I stumbled into learning that Windows (or NTFS?) does not allow filenames with trailing dots.
Internally it appearsthe dot is a separator between the base filename and the extension. Some tools treat the final dot as implied, so type plain.
will show the contents of a file named plain
.
Armed with this curiosity I decided to create a troublesome git repository to discover how Windows would treat such a thing?
- Indiscriminate error?
- Pick one arbitrary conflicting name?
- Privilege escalation?
https://github.com/PeterShinners/doomdots
PS C:\dev> git clone https://github.com/PeterShinners/doomdots.git
Cloning into 'doomdots'...
remote: Enumerating objects: 35, done.
remote: Counting objects: 100% (35/35), done.
remote: Compressing objects: 100% (24/24), done.
remote: Total 35 (delta 10), reused 0 (delta 0), pack-reused 0 (from 0)
Receiving objects: 100% (35/35), 10.41 KiB | 1.16 MiB/s, done.

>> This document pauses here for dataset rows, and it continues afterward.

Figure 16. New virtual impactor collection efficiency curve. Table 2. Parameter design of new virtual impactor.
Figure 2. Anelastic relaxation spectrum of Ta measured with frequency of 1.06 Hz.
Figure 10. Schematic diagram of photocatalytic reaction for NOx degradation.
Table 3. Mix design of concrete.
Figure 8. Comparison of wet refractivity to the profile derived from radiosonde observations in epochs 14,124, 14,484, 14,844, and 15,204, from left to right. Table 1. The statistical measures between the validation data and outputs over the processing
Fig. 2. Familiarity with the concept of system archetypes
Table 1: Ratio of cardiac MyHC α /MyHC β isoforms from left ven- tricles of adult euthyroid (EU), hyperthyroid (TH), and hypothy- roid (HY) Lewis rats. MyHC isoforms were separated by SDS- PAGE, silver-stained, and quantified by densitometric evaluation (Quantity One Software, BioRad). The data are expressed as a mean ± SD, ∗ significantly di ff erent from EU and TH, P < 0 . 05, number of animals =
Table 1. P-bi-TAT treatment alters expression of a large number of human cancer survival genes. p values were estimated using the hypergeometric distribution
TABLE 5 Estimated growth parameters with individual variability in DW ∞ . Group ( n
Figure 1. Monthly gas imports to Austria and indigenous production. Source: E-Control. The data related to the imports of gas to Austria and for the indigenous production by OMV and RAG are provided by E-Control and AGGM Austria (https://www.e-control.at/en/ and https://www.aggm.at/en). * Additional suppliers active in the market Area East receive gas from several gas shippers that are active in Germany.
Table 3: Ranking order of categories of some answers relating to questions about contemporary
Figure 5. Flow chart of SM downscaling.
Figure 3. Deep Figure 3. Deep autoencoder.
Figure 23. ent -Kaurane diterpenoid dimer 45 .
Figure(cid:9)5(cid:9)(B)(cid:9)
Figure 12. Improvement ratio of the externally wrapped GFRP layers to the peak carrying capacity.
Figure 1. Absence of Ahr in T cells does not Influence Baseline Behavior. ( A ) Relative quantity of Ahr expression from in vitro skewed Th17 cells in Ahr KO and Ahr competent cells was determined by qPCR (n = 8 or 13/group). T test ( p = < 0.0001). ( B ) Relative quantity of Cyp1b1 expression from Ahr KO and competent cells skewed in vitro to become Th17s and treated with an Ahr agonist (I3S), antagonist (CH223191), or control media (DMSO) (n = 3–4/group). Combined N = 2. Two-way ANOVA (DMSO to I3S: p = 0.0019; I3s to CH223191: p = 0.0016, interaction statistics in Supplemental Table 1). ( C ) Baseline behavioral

Resolving deltas: 100% (10/10), done.
error: invalid path 'MIXed.'
fatal: unable to checkout working tree
warning: Clone succeeded, but checkout failed.
You can inspect what was checked out with 'git status'
and retry with 'git restore --source=HEAD :/'
PS C:\dev> cd .\doomdots\
PS C:\dev> git switch main
error: invalid path 'MIXed.'
error: invalid path 'enddot.'
error: invalid path 'extdot.txt.'
It's likely these errors come from Git itself, and there's an alternative where it could fallback on some undefined system behavior.
Anyways, one more corner case to avoid along with mixed case naming conflicts and invalid characters.